■ Фрагмент документа:
╭──
В 25-й день июня Наша любезная невестка Великая Княгиня разрешилась от бремени рождением Нам внука, а Их Императорским Высочествам сына, нареченного Николаем.

Таковое Императорского Дома Нашего приращение приемлем мы вящим залогом благодати Всевышнего, на Нас и Нашу Империю обильно изливаемой, и потому, возвещая о сем Нашим верным подданным, пребываем удостоверены, что все они соединят с Нами усердные к Богу молитвы о благополучном возрасте новорожденного и преуспевании во всем, что к расширению славы Дома Нашего и пользы отечества служить может. Повелеваем в прочем во всех делах, где приличествует, писать и именовать сего любезного Нам внука Его Императорским Высочеством Великим Князем.

Дан в Царском Селе, июля 6-го в лето от Рождества Христова 1796-е, Царствований же Наших Всероссийского в тридесять пятое и Таврического в третие на десять.

На подлинном подписано собственною Ее Императорского Величества рукою тако: «Екатерина».

Крещение малыша состоялось 6 июля в присутствии всего семейства Романовых. Восприемниками его из купели стали старшие брат и сестра – Александр (будущий император Александр I) и великая княжна Александра Павловна.
╰──
■ Задание: Перепишите дословно часть текста о рождении великого князя Николая, начиная со слов «Таковое Императорского Дома» и заканчивая словами «третие на десять.». Следующие строки взяты из другого источника.

[Записанные данные]
╭──
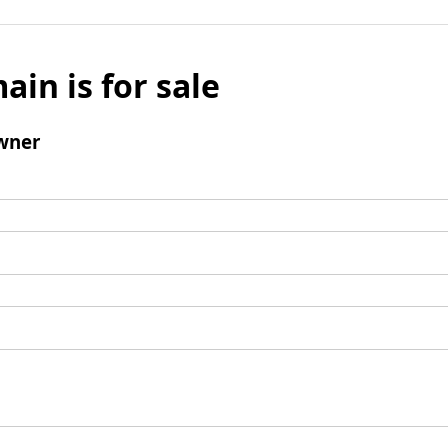
ain is for sale
wner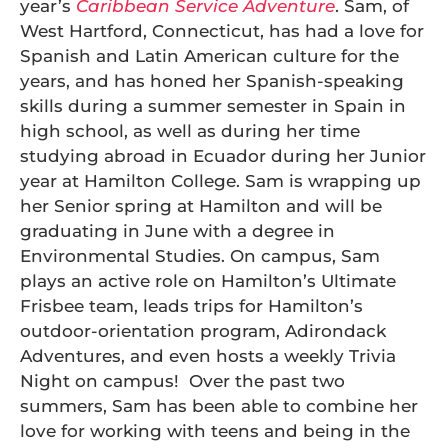
year’s
Caribbean Service Adventure
. Sam, of
West Hartford, Connecticut, has had a love for
Spanish and Latin American culture for the
years, and has honed her Spanish-speaking
skills during a summer semester in Spain in
high school, as well as during her time
studying abroad in Ecuador during her Junior
year at Hamilton College. Sam is wrapping up
her Senior spring at Hamilton and will be
graduating in June with a degree in
Environmental Studies. On campus, Sam
plays an active role on Hamilton’s Ultimate
Frisbee team, leads trips for Hamilton’s
outdoor-orientation program, Adirondack
Adventures, and even hosts a weekly Trivia
Night on campus! Over the past two
summers, Sam has been able to combine her
love for working with teens and being in the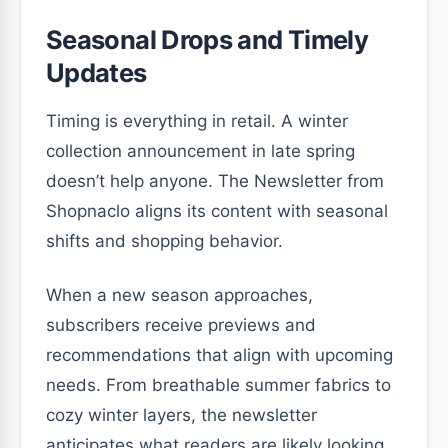
Seasonal Drops and Timely
Updates
Timing is everything in retail. A winter
collection announcement in late spring
doesn’t help anyone. The Newsletter from
Shopnaclo aligns its content with seasonal
shifts and shopping behavior.
When a new season approaches,
subscribers receive previews and
recommendations that align with upcoming
needs. From breathable summer fabrics to
cozy winter layers, the newsletter
anticipates what readers are likely looking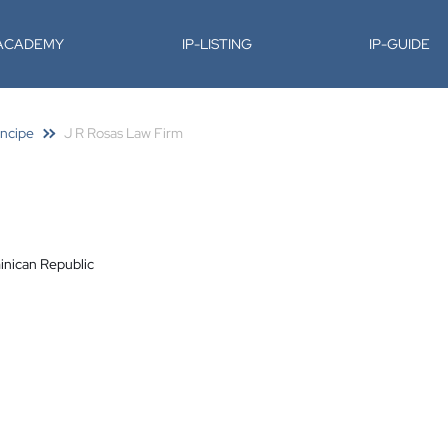
-ACADEMY
IP-LISTING
IP-GUIDE
incipe
J R Rosas Law Firm
inican Republic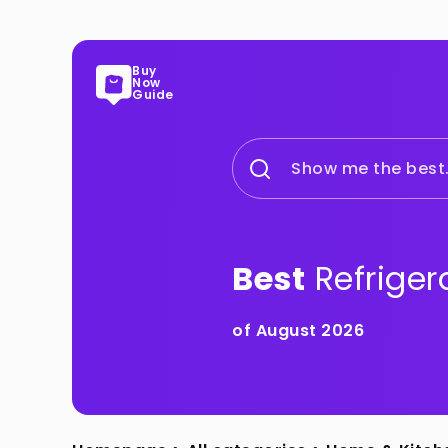
Buy
Now
Guide
Show me the best.
Best
Refriger
of August 2026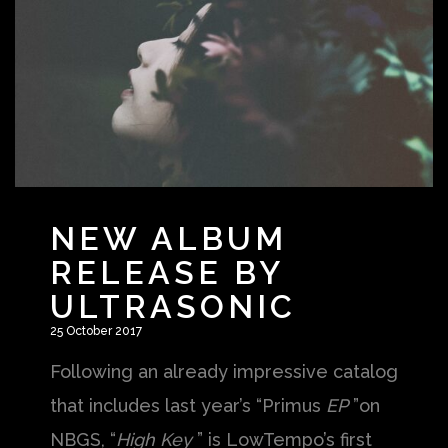
NEW ALBUM
RELEASE BY
ULTRASONIC
25 October 2017
Following an already impressive catalog
that includes last year’s “Primus
EP
”on
NBGS, “
High Key
” is LowTempo’s first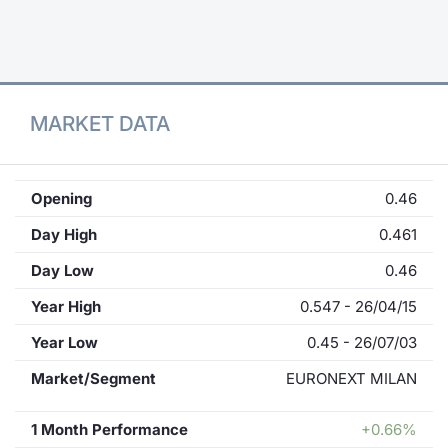
Contract
Notices
MARKET DATA
Market 
Key Inf
Opening
0.46
Day High
0.461
Day Low
0.46
Year High
0.547 - 26/04/15
Year Low
0.45 - 26/07/03
Market/Segment
EURONEXT MILAN
1 Month Performance
+0.66%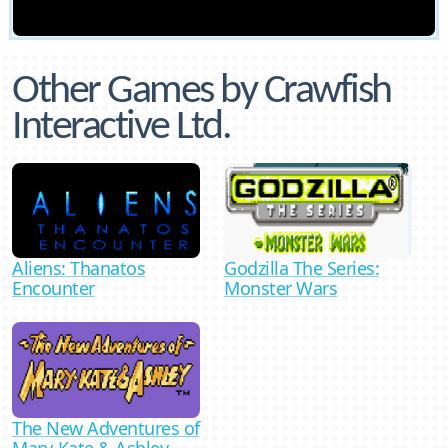
Other Games by Crawfish
Interactive Ltd.
Aliens: Thanatos
Godzilla The Series:
Encounter
Monster Wars
The New Adventures of
Mary-Kate & Ashley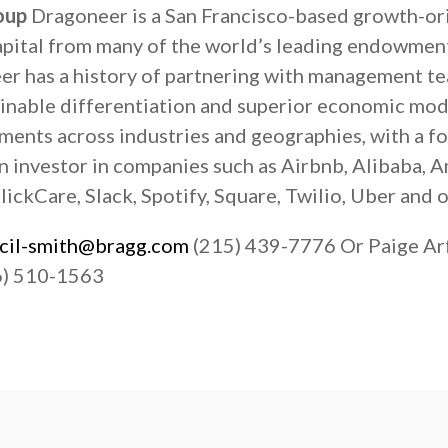
oup
Dragoneer is a San Francisco-based growth-or
capital from many of the world’s leading endowmen
eer has a history of partnering with management t
inable differentiation and superior economic mode
tments across industries and geographies, with a 
n investor in companies such as Airbnb, Alibaba, 
ickCare, Slack, Spotify, Square, Twilio, Uber and o
ecil-smith@bragg.com
(215) 439-7776 Or Paige A
) 510-1563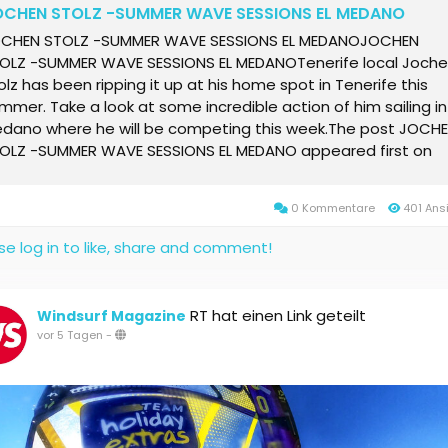
OCHEN STOLZ -SUMMER WAVE SESSIONS EL MEDANO
CHEN STOLZ -SUMMER WAVE SESSIONS EL MEDANOJOCHEN
OLZ -SUMMER WAVE SESSIONS EL MEDANOTenerife local Joch
olz has been ripping it up at his home spot in Tenerife this
mmer. Take a look at some incredible action of him sailing in 
dano where he will be competing this week.The post JOCH
OLZ -SUMMER WAVE SESSIONS EL MEDANO appeared first on
ndsurf Magazine Online.
0 Kommentare
401 Ans
se log in to like, share and comment!
RT hat einen Link geteilt
Windsurf Magazine
vor 5 Tagen
-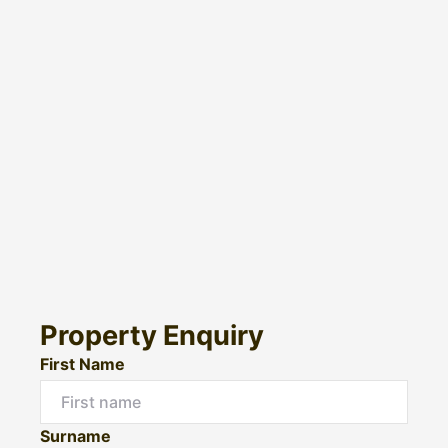
Property Enquiry
First Name
Surname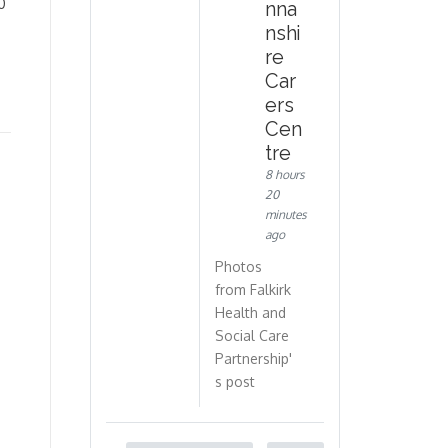
0
nna
nshi
re
Car
ers
Cen
tre
8 hours
20
minutes
ago
Photos
from Falkirk
Health and
Social Care
Partnership'
s post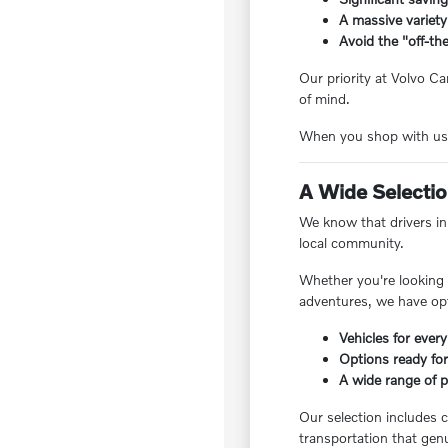
A massive variety
Avoid the "off-the
Our priority at Volvo Ca
of mind.
When you shop with us, 
A Wide Selection
We know that drivers in 
local community.
Whether you're looking f
adventures, we have opt
Vehicles for every
Options ready for
A wide range of pr
Our selection includes c
transportation that genu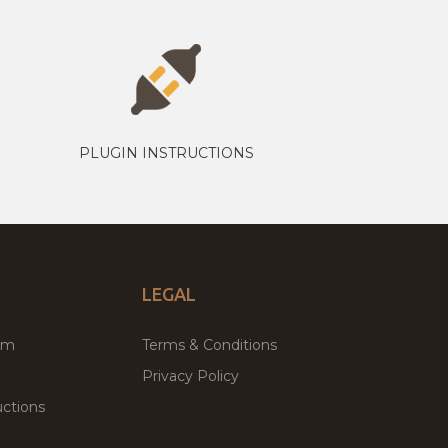
PLUGIN INSTRUCTIONS
LEGAL
um
Terms & Conditions
Privacy Policy
ctions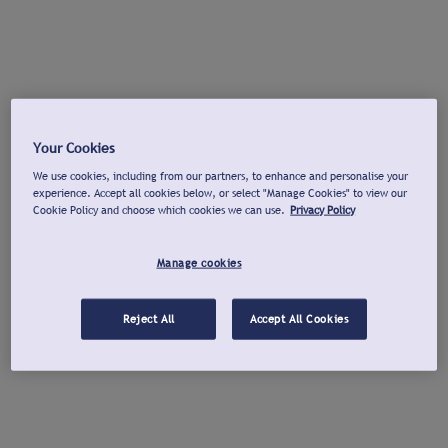
Your Cookies
We use cookies, including from our partners, to enhance and personalise your
experience. Accept all cookies below, or select "Manage Cookies" to view our
Cookie Policy and choose which cookies we can use.
Privacy Policy
Manage cookies
Reject All
Accept All Cookies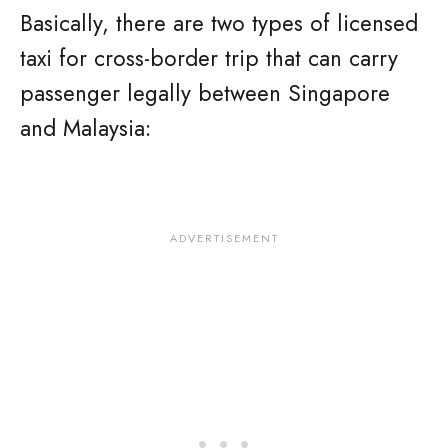
Basically, there are two types of licensed
taxi for cross-border trip that can carry
passenger legally between Singapore
and Malaysia: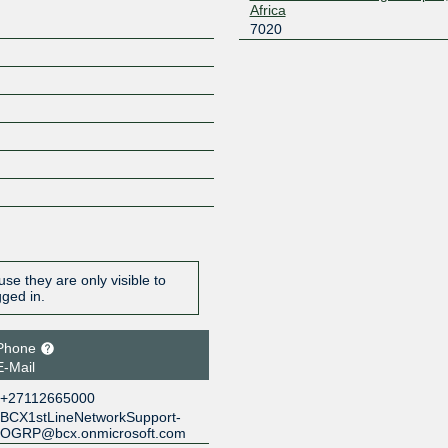
Africa
7020
se they are only visible to
gged in.
Phone
E-Mail
+27112665000
BCX1stLineNetworkSupport-
OGRP@bcx.onmicrosoft.com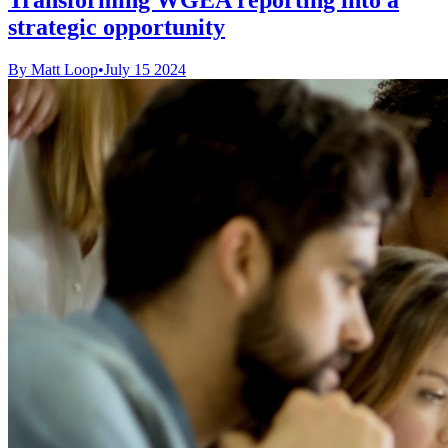
strategic opportunity
By Matt Loop
•
July 15 2024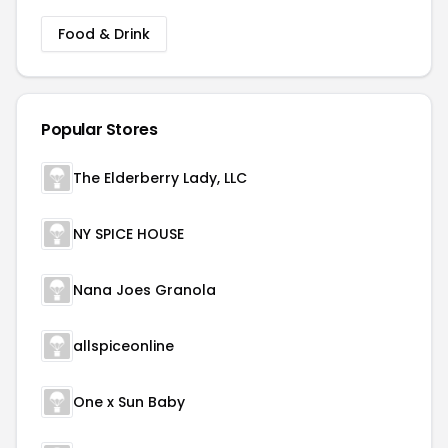
Food & Drink
Popular Stores
The Elderberry Lady, LLC
NY SPICE HOUSE
Nana Joes Granola
allspiceonline
One x Sun Baby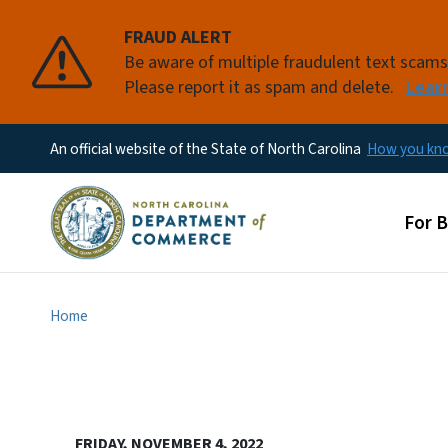
FRAUD ALERT
Be aware of multiple fraudulent text scam
Please report it as spam and delete.
Lear
An official website of the State of North Carolina
How you k
Main
For 
Home
FRIDAY, NOVEMBER 4, 2022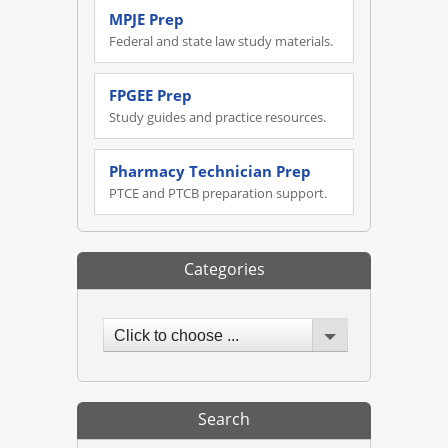
MPJE Prep
Federal and state law study materials.
FPGEE Prep
Study guides and practice resources.
Pharmacy Technician Prep
PTCE and PTCB preparation support.
Categories
Click to choose ...
Search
╰──
■ Результат выполнения:
Таковое Императорского Дома Нашего приращение приемлем мы вящим залогом благодати Всевышнего, на Нас и Нашу Империю обильно изливаемой, и потому, возвещая о сем Нашим верным подданным, пребываем удостоверены, что все они соединят с Нами усердные к Богу молитвы о благополучном возрасте новорожденного и преуспевании во всем, что к расширению славы Дома Нашего и пользы отечества служить может. Повелеваем в прочем во всех делах, где приличествует, писать и именовать сего любезного Нам внука Его Императорским Высочеством Великим Князем.

Дан в Царском Селе, июля 6-го в лето от Рождества Христова 1796-е, Царствований же Наших Всероссийского в тридесять пятое и Таврического в третие на десять.